The Court of Appeals said that statements made by Charles Bolton,

“do nothing to undermine the information in the PSR or show that it ‘was inaccurate or materially untrue.’”

It also affirmed the district court’s decision to include taxes owed on the income from Count 1, even though Charles Bolton was not convicted of attempted tax evasion.

“…[T]he district court’s inclusion of the loss amount from Count 1 was proper. Charles’s acquittal on Count 1 did not prevent the district court from considering the conduct underlying the acquitted charge as long as it was proven by a preponderance of the evidence, which it was in this case.”

The court ruled that the evidence presented at trial was sufficient to prove that the Boltons committed tax fraud in 2009 and were convicted of filing false returns that year. Also, the Court of Appeals commented that the district court determined the restitution amount with the same figures it used to calculate the damages amount, concluding that Charles Bolton failed to show an abuse of discretion.

In addition to objecting to the amount of restitution, Charles and Linda Bolton each disputed the length of their respective sentences.

The Court of Appeals decision explains that the district court is authorized to impose a variance based on relevant conduct and that in this case, an extra 12 months was added for the unpaid taxes on the food Bolton stole from the Forrest County Sheriff’s Office Detention Center for use at his Sports 22 restaurant and catering business.  The food thefts were admitted in pre-sentencing reports and supported by witness statements, the court said; furthermore, there is a need to deter future criminal conduct.  The court also points out that the conduct was not established as untrue, inaccurate or unreliable.

“ʻ…[C]ontrary to Charles’s assertion, the record reveals that the district court explained that it was imposing the upward variance because, among other reasons, “[t]here was a culture of corruption in the Forrest County Jail, and [Charles] knew it and . . . allowed it to go on.” For these reasons, Charles has failed to show that the district court plainly erred in imposing his sentence….’”

Linda Bolton claimed that the length of her sentence was not appropriate for the level of her involvement and that the district court did not consider her age, the minimal odds that she would become a repeat offender, and other relevant factors.
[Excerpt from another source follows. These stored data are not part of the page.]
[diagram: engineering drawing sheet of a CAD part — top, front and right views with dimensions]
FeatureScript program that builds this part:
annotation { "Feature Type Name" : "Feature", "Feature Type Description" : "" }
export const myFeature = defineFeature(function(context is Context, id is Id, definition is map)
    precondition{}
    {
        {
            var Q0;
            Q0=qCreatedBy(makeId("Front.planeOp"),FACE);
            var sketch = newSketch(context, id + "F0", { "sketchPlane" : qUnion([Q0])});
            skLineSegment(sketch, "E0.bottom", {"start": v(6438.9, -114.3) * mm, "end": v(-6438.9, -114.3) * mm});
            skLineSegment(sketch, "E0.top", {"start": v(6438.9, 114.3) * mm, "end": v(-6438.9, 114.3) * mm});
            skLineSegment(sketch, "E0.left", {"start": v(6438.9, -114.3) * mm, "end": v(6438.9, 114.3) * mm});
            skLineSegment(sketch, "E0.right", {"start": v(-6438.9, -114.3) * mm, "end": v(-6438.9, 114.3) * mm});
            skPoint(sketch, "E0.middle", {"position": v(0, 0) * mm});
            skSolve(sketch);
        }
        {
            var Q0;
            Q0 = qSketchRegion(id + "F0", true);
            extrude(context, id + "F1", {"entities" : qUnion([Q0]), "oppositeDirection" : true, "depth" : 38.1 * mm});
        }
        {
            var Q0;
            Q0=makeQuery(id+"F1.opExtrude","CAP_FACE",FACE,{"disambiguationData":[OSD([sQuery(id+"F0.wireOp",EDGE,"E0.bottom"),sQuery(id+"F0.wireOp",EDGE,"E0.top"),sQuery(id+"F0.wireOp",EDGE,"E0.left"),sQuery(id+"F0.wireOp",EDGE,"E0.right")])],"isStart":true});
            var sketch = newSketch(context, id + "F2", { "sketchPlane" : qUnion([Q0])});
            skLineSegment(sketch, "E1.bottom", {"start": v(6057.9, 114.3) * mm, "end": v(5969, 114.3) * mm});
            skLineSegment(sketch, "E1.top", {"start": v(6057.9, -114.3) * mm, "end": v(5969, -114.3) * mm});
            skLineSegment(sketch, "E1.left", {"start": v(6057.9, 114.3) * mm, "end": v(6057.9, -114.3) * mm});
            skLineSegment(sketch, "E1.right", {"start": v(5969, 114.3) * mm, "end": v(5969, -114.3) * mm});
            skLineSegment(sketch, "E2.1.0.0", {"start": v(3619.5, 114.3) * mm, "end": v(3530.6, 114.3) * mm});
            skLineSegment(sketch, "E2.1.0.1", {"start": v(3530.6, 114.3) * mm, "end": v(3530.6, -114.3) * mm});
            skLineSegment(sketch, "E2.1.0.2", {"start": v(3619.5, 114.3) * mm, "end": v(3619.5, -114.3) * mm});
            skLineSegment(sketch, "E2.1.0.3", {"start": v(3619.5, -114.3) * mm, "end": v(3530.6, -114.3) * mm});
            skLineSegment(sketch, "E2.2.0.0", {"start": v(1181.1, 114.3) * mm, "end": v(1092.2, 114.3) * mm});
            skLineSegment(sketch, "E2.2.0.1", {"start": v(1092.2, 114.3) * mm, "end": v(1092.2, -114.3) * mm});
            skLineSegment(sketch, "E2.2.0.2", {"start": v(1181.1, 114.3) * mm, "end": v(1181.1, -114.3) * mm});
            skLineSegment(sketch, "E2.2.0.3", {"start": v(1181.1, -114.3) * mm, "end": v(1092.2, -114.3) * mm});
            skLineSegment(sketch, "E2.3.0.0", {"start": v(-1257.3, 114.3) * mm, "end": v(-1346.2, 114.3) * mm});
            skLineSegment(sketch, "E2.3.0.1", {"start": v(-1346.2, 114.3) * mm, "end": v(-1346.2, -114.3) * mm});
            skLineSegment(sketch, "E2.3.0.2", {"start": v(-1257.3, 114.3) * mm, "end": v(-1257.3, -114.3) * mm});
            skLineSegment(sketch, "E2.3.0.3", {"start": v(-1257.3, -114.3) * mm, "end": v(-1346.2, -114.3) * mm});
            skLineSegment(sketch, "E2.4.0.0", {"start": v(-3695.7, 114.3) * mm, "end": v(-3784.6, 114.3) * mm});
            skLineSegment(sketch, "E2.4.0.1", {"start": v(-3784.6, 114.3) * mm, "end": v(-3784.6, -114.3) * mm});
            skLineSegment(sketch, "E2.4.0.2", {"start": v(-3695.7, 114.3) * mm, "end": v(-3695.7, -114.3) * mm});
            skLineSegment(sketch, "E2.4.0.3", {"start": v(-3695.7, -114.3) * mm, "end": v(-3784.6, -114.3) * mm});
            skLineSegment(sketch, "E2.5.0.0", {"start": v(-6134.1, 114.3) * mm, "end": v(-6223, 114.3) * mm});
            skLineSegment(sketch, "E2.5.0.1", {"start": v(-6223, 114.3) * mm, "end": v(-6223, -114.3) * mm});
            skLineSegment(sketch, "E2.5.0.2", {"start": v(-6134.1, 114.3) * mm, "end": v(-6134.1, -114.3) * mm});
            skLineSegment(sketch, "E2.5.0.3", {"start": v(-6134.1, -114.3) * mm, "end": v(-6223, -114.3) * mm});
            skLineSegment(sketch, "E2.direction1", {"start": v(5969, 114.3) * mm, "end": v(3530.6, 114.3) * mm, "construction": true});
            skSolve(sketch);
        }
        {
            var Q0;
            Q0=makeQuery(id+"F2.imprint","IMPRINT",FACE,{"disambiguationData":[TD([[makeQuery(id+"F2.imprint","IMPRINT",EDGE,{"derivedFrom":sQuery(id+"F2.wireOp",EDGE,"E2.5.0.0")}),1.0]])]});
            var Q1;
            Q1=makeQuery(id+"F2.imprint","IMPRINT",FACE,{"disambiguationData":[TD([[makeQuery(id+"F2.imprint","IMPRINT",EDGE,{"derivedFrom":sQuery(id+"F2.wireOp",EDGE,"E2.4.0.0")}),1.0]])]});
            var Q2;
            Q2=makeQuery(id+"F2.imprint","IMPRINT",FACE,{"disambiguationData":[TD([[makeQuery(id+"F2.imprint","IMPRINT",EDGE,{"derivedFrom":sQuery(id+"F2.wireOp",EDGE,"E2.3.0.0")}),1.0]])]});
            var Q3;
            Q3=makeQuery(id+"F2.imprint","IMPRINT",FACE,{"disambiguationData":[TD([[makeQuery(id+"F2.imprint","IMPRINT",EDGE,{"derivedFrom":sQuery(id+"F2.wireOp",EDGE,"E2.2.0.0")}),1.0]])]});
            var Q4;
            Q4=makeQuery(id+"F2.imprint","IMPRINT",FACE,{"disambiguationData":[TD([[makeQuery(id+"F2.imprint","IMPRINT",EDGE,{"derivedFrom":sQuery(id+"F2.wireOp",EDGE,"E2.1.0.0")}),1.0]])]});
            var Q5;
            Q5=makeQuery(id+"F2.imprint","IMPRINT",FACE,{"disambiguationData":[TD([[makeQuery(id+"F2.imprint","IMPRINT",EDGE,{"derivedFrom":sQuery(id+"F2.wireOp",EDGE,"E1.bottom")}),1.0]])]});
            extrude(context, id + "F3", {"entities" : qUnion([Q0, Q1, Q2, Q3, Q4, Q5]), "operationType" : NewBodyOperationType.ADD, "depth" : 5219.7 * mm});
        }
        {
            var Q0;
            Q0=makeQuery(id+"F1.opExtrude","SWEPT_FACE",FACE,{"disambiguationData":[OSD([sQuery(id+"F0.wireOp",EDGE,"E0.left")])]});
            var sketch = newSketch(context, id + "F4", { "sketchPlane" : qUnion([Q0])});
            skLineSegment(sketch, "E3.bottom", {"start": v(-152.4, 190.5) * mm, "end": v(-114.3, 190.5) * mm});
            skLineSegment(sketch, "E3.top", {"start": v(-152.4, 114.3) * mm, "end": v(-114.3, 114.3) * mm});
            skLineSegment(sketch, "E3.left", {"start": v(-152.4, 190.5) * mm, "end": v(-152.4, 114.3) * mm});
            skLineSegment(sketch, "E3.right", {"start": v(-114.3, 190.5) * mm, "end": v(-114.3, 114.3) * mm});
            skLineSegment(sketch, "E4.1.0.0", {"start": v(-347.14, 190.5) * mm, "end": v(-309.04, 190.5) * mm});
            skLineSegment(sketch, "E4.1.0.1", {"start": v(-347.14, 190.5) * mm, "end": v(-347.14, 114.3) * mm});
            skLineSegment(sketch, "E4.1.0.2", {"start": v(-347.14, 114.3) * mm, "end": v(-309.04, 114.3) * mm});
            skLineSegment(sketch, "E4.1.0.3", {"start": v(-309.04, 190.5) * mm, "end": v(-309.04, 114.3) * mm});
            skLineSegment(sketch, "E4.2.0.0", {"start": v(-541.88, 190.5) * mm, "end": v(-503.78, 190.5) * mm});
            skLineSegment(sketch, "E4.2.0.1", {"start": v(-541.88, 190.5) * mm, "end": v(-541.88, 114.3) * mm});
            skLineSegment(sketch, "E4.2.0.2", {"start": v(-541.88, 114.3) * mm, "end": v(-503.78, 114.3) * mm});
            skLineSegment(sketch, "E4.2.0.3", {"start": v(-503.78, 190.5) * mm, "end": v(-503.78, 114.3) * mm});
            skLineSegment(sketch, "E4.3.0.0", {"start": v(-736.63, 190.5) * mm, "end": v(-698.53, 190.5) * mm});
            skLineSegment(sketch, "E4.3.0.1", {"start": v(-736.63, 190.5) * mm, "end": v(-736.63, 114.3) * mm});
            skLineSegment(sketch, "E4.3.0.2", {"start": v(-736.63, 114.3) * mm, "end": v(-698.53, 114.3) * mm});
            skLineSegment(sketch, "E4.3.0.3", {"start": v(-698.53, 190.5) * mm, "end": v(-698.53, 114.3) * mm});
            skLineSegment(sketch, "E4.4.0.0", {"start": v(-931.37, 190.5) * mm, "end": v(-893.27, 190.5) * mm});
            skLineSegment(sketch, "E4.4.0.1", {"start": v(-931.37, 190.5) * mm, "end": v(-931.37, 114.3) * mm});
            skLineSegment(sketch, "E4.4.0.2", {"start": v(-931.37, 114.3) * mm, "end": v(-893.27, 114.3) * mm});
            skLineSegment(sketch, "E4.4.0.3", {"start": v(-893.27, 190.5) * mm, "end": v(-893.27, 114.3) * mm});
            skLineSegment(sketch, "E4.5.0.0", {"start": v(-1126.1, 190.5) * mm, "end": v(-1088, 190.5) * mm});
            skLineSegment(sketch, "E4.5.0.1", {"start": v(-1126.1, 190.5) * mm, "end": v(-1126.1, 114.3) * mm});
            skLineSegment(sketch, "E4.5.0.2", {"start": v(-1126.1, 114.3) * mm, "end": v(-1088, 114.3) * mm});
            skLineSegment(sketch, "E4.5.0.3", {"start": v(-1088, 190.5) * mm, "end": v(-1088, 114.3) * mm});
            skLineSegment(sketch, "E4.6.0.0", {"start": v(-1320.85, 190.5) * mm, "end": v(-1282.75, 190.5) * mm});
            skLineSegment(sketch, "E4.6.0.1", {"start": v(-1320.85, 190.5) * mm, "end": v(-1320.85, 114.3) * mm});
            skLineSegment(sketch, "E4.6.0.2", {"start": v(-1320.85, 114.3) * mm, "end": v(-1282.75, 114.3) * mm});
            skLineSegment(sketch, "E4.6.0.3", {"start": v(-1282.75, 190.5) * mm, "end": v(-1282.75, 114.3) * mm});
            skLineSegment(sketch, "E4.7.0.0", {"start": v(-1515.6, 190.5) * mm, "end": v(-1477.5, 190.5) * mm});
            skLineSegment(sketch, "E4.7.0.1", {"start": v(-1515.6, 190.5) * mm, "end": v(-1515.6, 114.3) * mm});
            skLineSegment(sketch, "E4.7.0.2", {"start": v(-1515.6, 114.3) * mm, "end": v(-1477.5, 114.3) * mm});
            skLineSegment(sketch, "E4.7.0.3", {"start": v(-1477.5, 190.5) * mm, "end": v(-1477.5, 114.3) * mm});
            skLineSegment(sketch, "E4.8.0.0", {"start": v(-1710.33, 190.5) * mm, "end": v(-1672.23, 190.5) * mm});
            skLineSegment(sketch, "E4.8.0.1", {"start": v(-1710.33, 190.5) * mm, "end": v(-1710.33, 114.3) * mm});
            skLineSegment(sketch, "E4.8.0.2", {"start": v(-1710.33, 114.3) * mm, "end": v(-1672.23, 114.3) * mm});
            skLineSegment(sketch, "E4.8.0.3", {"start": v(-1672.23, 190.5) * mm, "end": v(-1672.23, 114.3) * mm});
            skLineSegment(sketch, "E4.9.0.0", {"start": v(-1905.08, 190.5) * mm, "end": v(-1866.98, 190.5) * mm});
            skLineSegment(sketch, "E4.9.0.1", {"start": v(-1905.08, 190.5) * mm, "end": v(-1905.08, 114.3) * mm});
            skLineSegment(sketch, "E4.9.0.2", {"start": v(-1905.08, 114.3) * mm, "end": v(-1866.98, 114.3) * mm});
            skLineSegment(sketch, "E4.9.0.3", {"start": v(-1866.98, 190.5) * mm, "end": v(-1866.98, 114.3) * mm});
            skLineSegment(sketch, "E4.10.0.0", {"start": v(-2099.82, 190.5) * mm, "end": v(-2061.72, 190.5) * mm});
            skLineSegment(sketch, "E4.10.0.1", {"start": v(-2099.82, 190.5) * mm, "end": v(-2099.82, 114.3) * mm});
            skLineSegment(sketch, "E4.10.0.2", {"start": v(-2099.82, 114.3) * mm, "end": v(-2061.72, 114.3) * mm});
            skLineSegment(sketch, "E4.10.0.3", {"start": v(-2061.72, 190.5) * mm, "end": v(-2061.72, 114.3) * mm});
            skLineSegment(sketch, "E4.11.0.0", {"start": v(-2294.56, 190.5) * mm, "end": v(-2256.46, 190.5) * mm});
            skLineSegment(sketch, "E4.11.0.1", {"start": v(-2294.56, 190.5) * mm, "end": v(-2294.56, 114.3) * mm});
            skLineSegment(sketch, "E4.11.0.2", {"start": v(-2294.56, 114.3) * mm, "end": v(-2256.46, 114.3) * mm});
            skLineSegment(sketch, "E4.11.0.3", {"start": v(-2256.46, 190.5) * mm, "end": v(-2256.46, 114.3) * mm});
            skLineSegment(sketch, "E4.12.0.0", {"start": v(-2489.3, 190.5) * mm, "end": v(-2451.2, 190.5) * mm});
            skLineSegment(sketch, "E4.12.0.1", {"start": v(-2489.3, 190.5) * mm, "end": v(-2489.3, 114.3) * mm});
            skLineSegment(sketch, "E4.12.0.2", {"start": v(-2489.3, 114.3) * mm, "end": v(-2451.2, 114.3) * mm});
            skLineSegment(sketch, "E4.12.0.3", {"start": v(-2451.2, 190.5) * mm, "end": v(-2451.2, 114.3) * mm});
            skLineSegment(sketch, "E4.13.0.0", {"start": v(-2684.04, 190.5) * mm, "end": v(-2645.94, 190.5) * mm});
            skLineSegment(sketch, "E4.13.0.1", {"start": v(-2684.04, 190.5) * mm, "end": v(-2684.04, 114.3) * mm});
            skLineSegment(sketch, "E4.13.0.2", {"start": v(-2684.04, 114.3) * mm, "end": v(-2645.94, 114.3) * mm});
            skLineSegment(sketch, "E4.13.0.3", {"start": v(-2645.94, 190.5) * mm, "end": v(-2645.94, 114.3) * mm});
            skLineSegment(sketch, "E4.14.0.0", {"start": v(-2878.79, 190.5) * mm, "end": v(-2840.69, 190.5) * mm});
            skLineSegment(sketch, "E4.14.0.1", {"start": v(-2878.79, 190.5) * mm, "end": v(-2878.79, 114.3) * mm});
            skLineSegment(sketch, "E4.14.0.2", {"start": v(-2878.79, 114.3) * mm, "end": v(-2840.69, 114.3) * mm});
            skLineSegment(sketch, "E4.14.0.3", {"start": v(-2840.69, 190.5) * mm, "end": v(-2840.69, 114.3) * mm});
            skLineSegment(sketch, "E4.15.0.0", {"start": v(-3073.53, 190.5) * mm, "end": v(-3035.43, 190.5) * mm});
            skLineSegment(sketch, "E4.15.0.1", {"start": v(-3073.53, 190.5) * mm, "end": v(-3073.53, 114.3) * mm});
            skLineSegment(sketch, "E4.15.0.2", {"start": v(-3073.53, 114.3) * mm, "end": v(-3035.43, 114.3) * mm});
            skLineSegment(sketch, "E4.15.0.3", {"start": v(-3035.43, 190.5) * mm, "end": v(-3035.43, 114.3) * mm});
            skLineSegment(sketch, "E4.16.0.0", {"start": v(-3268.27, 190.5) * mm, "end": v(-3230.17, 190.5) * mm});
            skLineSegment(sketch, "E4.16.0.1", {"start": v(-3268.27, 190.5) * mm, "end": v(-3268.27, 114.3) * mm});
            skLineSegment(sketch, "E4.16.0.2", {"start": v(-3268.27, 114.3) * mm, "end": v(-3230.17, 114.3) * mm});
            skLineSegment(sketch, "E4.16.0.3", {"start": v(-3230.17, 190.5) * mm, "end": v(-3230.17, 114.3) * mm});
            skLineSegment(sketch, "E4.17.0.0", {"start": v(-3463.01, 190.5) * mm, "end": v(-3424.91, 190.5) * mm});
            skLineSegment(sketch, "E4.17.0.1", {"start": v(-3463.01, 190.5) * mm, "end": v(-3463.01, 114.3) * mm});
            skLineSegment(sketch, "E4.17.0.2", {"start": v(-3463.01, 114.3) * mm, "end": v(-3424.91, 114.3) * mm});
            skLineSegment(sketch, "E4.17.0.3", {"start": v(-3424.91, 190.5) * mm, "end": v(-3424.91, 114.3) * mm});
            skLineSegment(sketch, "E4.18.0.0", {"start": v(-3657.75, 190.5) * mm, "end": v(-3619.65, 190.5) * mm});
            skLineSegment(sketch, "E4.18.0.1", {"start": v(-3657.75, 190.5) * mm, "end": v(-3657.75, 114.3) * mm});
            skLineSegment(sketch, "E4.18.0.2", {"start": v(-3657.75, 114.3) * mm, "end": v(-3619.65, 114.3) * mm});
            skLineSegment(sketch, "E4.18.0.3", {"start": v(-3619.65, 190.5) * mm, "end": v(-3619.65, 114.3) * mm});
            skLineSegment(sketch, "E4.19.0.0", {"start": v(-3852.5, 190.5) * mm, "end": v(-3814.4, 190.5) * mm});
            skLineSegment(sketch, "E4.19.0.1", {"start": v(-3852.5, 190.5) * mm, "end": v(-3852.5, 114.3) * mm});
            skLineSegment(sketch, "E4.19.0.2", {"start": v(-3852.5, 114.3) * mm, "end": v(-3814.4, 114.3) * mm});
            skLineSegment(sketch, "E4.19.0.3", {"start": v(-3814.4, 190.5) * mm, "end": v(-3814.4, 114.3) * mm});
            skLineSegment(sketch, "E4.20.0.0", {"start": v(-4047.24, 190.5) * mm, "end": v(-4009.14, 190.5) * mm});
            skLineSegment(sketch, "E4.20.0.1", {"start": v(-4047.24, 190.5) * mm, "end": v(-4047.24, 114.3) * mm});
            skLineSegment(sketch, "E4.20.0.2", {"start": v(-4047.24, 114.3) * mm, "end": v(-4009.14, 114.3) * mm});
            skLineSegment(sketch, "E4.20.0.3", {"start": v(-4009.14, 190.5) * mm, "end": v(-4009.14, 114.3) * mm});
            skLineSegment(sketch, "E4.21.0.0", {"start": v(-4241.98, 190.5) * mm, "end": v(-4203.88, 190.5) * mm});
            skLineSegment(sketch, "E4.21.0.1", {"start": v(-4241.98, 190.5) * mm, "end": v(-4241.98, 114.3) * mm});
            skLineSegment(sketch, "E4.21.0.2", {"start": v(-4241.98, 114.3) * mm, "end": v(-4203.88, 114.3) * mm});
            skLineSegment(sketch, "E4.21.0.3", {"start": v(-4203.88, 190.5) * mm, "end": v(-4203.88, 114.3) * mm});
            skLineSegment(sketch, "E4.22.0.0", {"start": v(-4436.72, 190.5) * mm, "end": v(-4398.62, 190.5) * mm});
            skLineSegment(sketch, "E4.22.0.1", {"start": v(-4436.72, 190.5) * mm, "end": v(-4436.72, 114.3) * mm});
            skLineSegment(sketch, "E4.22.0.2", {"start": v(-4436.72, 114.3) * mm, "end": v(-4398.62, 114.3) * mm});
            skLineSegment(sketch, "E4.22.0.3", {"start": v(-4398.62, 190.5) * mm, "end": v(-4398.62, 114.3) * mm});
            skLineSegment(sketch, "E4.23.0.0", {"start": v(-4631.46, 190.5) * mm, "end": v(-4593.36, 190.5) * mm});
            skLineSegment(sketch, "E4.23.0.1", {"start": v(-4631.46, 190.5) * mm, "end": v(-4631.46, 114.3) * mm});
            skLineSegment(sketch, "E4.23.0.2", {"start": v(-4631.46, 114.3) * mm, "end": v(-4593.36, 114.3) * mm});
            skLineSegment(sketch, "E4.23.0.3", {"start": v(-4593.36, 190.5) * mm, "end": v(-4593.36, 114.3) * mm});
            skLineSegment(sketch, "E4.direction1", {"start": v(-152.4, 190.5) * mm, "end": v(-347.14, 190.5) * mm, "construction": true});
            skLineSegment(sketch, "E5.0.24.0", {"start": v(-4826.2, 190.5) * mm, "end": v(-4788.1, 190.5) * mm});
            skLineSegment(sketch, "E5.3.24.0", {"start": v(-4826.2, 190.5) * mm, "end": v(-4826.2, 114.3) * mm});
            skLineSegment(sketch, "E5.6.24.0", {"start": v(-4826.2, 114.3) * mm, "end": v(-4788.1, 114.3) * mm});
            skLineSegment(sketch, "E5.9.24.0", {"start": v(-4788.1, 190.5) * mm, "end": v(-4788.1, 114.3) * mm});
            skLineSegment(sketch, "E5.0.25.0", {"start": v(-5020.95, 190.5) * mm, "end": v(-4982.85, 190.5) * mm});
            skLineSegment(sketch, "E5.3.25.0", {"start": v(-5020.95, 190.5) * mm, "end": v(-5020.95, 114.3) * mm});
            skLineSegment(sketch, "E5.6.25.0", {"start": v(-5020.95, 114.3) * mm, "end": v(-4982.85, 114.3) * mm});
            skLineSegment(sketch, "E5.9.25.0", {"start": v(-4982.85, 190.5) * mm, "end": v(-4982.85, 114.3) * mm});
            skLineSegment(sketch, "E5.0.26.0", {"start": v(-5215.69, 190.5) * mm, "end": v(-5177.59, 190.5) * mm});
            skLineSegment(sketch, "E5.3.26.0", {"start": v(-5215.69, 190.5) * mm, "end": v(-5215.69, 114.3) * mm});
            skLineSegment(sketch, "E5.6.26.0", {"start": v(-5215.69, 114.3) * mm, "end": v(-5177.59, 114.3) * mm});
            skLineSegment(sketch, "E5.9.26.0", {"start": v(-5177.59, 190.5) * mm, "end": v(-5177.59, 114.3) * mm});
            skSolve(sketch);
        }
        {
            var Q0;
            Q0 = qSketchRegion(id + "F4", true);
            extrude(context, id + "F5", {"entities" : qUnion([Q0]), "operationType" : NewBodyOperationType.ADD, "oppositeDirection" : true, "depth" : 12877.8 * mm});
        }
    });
However, the court of appeals described her argument as “misplaced” and noted that her sentence falls within federal sentencing guidelines.

In appealing, the Boltons filed a number of other arguments, each considered by the court and found to be without merit.  They claimed:

  • The indictment was insufficient.
  • There was not enough evidence to support their convictions.
  • At least one Brady violation (suppression of material) occurred.
  • Their Confrontation Clause rights (guarantee of an opportunity to cross-examine) were violated.
  • The government engaged in prosecutorial misconduct during the trial.
  • Mistakes were made when jury instructions were given.
  • Mistakes were made when the Boltons were sentenced.
  • Charles Bolton was denied his choice of counsel or did not receive effective counsel.
  • The district court erred when it decided that Charles waived his attorney-client privilege.

Charles Bolton has been incarcerated in federal prison since May 3, 2017. His request for release pending appeal was denied by the district court.